6 min read
Jan 2024

Diverse Community of Business Leaders


On May 12th and 13th, 2017, a diverse community of business leaders, academics, and MBA students gathered for the second annual Economics of Mutuality Forum at Saïd Business School. The aim was to present and discuss evidence demonstrating that sustainability issues can be solved effectively and durably, not through the proliferation of CSR or similar initiatives, but through integrated business model approaches. This understanding is at the core of ‘mutuality’, a principle that emphasizes the fair distribution of risks and rewards of a firm’s activities to strengthen relationships and promote holistic performance.

The concept of mutuality goes beyond CSR, shared value, or similar initiatives and instead offers an approach in which all stakeholders thrive by seeking to maximize human, social, environmental and financial capital. Mutuality is being put into practice by several organizations and MNC’s, through different strategies and on different scales. Some of these approaches and learnings were shared at the Forum through ten company case study presentations from companies such as Marks and Spencer, Zurich, and Interface. Core elements of the management theory at the heart of the mutuality movement – namely the Economics of Mutuality – were also discussed at the Forum through four masterclass sessions. These tackled important questions covering topics such as measurement, leadership, management, regulation and ownership.

Ultimately, the Forum created a space for collective exploration and understanding of how to implement mutuality in business, and how to do so at scale.   


Filmed Interviews



Theory and Practice

Through ten company case studies we heard from a variety of companies across sectors working to reform their supply chains, transform risky markets, empower the poor at the base of the pyramid, and drive organizational change.Each case study discussion touched on a few key themes that were present throughout the forum. 

The first is the need for high levels of trust in all stakeholder relationships.  Several companies described the importance of trust with other parties – both internal and external – as fundamental to building out activities that are mutual and responsible. Partnerships built on trust give companies the space and resilience to pioneer new practices in increasingly complex environments.

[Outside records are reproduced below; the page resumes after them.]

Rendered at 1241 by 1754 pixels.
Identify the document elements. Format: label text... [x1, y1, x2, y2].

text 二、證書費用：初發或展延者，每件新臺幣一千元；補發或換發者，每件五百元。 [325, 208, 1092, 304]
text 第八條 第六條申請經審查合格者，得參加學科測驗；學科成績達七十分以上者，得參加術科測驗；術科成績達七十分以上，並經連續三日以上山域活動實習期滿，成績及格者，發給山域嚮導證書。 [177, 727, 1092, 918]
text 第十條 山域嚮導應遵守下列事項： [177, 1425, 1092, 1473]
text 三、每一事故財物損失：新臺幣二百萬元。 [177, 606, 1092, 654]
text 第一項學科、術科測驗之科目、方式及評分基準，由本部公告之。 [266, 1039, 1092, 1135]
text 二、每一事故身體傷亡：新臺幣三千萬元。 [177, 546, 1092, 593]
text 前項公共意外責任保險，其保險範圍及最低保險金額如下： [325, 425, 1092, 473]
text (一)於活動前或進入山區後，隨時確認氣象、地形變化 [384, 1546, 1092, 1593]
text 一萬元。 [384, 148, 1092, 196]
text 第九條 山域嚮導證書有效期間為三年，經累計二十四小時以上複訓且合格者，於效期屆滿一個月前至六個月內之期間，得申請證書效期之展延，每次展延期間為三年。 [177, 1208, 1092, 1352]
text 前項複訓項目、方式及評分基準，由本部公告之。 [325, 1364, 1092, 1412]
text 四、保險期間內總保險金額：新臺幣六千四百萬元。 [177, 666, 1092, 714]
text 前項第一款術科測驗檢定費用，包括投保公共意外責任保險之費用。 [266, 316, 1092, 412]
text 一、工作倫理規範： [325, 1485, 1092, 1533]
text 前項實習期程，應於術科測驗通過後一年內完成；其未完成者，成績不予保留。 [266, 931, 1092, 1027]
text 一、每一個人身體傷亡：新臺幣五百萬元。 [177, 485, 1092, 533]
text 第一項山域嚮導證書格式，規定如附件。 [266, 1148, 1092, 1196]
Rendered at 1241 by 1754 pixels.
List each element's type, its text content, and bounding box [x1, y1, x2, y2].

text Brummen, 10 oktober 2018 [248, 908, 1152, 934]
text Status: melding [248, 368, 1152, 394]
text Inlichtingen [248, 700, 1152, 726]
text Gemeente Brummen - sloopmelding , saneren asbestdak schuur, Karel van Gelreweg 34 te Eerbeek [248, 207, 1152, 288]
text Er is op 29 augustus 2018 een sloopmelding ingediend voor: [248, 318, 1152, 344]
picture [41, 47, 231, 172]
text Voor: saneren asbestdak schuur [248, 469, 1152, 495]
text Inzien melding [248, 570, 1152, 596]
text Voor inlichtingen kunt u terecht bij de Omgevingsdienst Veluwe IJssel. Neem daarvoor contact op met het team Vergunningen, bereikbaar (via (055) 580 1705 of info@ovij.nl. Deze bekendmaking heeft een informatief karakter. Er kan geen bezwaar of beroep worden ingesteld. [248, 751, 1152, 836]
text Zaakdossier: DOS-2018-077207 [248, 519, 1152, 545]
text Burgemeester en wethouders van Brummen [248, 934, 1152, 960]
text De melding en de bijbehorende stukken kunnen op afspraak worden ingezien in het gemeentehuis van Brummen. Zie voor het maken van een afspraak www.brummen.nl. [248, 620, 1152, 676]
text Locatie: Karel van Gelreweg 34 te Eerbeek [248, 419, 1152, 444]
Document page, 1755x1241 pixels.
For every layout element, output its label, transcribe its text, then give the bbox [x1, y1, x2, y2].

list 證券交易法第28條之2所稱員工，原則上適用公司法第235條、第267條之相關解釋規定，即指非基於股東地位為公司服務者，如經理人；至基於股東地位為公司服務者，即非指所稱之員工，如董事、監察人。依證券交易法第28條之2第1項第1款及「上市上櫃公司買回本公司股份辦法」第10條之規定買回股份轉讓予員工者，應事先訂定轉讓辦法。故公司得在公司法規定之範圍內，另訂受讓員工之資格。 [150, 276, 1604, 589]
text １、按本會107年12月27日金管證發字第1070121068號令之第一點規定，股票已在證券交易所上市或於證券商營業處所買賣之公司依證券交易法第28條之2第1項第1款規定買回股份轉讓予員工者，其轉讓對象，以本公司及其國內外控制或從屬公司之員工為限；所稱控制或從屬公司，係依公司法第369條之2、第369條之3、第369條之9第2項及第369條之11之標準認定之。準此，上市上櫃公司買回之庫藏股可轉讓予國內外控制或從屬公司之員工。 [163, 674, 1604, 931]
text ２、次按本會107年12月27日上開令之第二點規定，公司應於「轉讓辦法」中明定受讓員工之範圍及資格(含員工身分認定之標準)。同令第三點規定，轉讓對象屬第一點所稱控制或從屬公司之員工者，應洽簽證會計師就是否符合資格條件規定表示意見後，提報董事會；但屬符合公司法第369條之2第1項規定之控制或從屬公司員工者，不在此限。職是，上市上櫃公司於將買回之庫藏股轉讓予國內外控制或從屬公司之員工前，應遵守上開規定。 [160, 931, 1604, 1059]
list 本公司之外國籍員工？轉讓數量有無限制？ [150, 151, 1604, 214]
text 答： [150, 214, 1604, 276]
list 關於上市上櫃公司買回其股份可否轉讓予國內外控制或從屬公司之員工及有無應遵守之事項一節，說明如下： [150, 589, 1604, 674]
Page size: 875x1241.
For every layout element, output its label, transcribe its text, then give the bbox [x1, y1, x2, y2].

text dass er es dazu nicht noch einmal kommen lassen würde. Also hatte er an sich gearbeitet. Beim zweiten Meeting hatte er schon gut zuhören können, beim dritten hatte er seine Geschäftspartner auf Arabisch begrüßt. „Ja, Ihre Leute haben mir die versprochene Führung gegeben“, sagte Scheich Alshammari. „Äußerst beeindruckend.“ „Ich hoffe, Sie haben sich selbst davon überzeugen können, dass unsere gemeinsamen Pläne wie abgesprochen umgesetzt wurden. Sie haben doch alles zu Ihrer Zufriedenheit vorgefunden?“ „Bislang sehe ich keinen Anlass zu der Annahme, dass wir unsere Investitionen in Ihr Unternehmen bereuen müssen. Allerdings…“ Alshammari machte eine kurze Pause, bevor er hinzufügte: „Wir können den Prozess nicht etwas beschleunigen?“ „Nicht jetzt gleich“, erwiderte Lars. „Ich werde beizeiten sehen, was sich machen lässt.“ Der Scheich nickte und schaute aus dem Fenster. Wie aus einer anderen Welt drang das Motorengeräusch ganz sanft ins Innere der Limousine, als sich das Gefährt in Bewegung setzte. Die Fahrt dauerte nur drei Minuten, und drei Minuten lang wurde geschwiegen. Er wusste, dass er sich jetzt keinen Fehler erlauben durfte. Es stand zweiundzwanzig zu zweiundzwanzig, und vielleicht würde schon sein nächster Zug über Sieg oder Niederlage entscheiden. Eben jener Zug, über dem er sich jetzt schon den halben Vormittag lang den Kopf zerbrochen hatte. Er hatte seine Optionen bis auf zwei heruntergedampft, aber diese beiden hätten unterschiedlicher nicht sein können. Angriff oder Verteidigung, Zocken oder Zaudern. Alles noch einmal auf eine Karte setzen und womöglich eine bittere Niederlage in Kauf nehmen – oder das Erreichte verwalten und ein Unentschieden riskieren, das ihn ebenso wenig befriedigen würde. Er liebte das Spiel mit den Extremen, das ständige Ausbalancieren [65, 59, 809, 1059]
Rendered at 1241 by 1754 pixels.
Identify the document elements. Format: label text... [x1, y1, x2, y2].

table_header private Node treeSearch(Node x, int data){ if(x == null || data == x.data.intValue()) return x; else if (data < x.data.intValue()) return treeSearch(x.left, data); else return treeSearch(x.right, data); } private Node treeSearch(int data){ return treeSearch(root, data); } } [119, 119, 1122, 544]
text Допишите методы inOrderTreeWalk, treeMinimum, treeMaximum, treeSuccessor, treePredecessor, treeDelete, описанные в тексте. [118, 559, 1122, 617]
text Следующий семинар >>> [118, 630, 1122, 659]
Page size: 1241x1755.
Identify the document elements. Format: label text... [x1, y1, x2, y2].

The second and recurrent them is the importance of measurement.  Delegates heard in nearly every case that the implementation of robust measurement practices is difficult, but necessary in shifting mutuality from theory to practice. Ultimately, developing a system of measurement that accounts for both financial and non-financial value is an urgent requirement if business is truly going to be a force for good in society.

Third is a long-term commitment to the whole ecosystem, including NGOs, investors, and regulators.  The adoption of mutuality in business is a long-term commitment that requires a willingness to share and learn from each other’s success and failure. Moreover, it is a pre-requisite to building both the trust and the right measurement system able to drive mutual business practices.